The medieval city ran on cloth. From the time of its first charter in the mid-13th century until the late 16th, weavers and dyers and cloth merchants made the town wealthy enough to build a market hall and a belfry - the squat brick tower whose successor, rebuilt after WWI, is now part of the UNESCO Belfries of Belgium and France inscription. Then came the catastrophes. Maximilian of Austria destroyed the town at the end of the 15th century. The market hall and Saint Michael church were rebuilt in 1500. Iconoclasts ransacked the churches in 1566. The Eighty Years' War cut off the English wool supply and killed the cloth industry. The wars of Louis XIV cycled through with their usual plundering. By the time the 18th century brought calm, Roeselare had to learn to be something other than a textile town - and built itself the rococo city hall that still presides over the market square.

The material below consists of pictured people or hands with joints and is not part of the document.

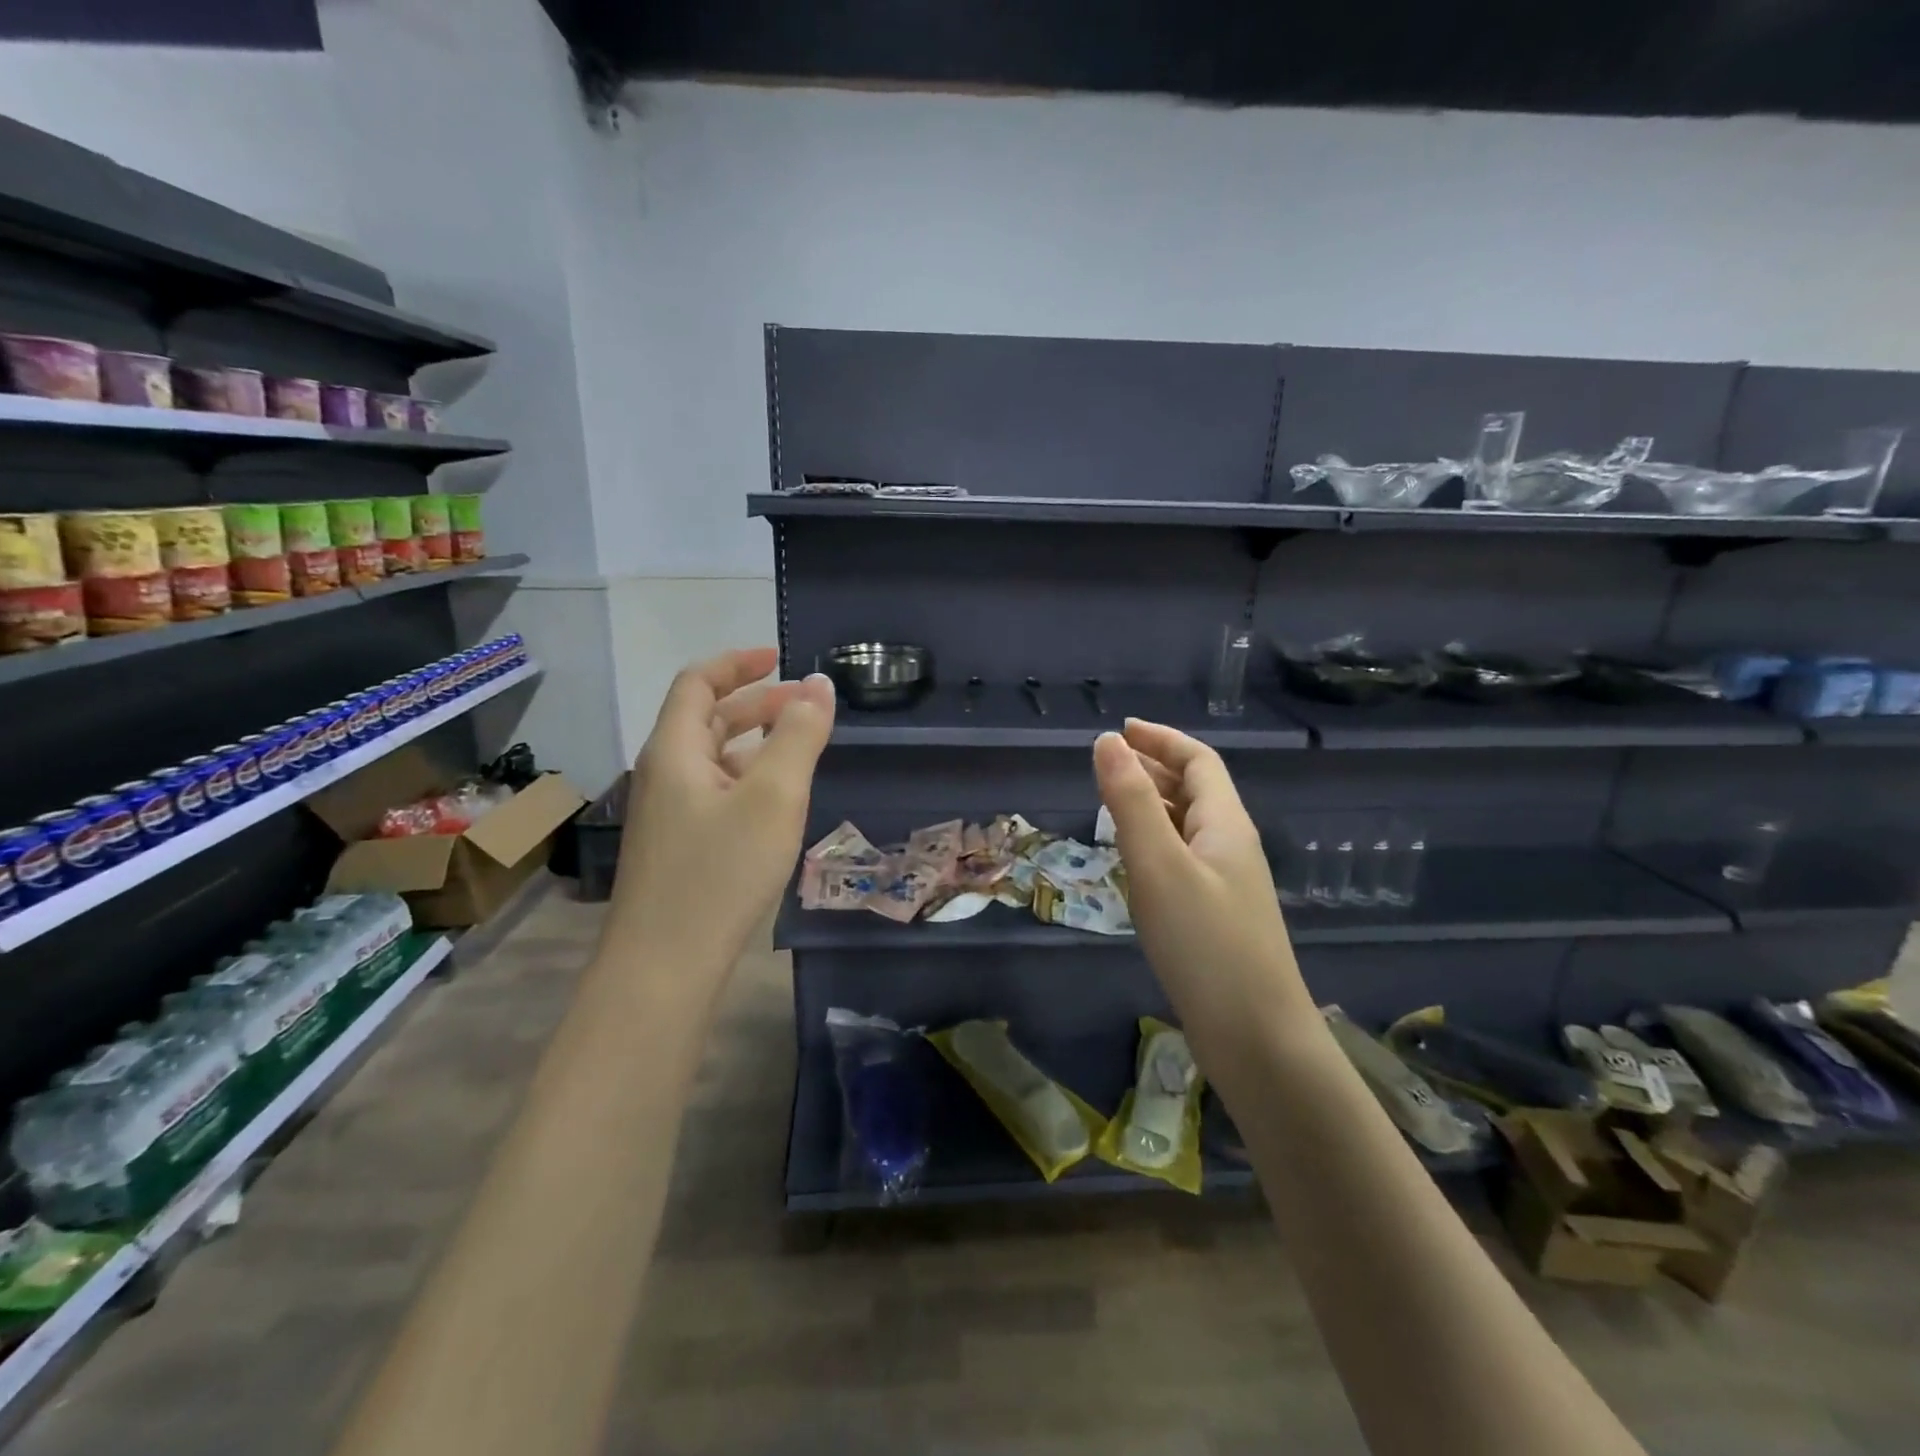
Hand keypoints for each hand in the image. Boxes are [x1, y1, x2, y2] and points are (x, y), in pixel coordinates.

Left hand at [606, 647, 835, 978]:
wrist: (664, 967)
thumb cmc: (721, 872)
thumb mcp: (774, 796)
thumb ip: (799, 736)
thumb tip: (819, 686)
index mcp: (675, 750)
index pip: (698, 682)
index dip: (738, 663)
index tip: (780, 658)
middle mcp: (664, 773)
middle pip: (707, 719)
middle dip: (757, 703)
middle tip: (807, 707)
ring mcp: (668, 814)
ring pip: (714, 759)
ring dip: (756, 741)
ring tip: (801, 747)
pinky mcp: (679, 847)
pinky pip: (716, 792)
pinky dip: (749, 777)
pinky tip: (777, 801)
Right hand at [1092, 720, 1308, 1024]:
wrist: (1257, 1038)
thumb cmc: (1206, 944)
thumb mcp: (1159, 866)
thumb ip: (1131, 802)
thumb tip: (1107, 741)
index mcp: (1226, 825)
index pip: (1198, 762)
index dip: (1161, 739)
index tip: (1120, 730)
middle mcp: (1231, 846)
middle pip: (1196, 790)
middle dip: (1154, 767)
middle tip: (1108, 762)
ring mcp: (1227, 884)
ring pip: (1188, 826)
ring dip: (1153, 804)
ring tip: (1112, 802)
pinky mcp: (1216, 917)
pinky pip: (1183, 859)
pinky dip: (1155, 842)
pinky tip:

Beer, Cycling, Independence

The Rodenbach family is a kind of one-family microcosm of 19th-century Roeselare. Several Rodenbachs took part in the Belgian Revolution of 1830 - some as soldiers, some as diplomats. Pedro, Alexander, and two other brothers founded the brewery in 1821 that still operates on the eastern side of town, producing the Flemish red sour ales for which the city is now beer-famous. Their grand-nephew Albrecht (1856-1880) became one of the leading Flemish-language poets of the century before dying young at 24. The family's seminary trained another celebrated Flemish poet, Guido Gezelle, and the missionary Constant Lievens. Meanwhile the surrounding countryside was raising what locals call the flandriens - hard, stubborn road cyclists who learned to suffer on cobblestoned farm roads in the rain. The first Belgian winner of the Tour de France, Odiel Defraeye, came from this region; so did world champions Jean-Pierre Monseré, Patrick Sercu, Benoni Beheyt, and Freddy Maertens. The KOERS cycling museum in the city center is built around that lineage.

Two Wars

World War I treated Roeselare badly twice - once on each side. The German army used it as a forward base for the fighting on the Yser front in nearby Diksmuide; British aircraft repeatedly bombed it; and by the armistice in 1918 something close to two-thirds of the city's buildings were damaged or destroyed. The Transport Office of the Devastated Territories of West Flanders was set up at Spanjestraat 56 to manage reconstruction. Then in May 1940 the Belgian army made its last stand against the Wehrmacht on the outskirts of the city, on 27 and 28 May, before capitulating. Four years of German occupation followed - lighter on infrastructure damage this time, but heavy on everything else. The city was liberated in September 1944 by the Polish 1st Armoured Division under General Stanislaw Maczek, an event Roeselare has been thanking the Poles for ever since: there is a museum to Maczek and his soldiers built into a former German communications bunker on the edge of town.

Modern Roeselare

These days the city is a regional commercial center, with the Ooststraat as its main shopping spine and a weekly Tuesday morning market spread across the Botermarkt and the Polenplein - the latter named for those same Polish liberators. The food industry employs a lot of people. The volleyball club Knack Roeselare plays in the CEV Champions League. The 2021-22 Formula E world champion, Stoffel Vandoorne, grew up here and still lives in town. Roeselare is twinned with Clonmel, in County Tipperary, Ireland - a sister-city tie that has produced a steady traffic of cycling teams and beer enthusiasts in both directions. The belfry still rings the hours. The rococo city hall still presides. The brewery, somehow, has been making the same sour red beer in the same oak vats for two centuries straight.

From the Air

Roeselare sits at 50.945°N, 3.123°E in West Flanders, about midway between the coastal plain and the French border. The closest airfield is EBKT (Wevelgem-Kortrijk) some 17 km south; EBOS (Ostend-Bruges) is around 35 km north. From the air the city is identifiable by its dense red-roofed center grouped around the white stone belfry, with the long industrial corridor of the Rodenbach brewery and the Roeselare-Lys canal stretching east-southeast.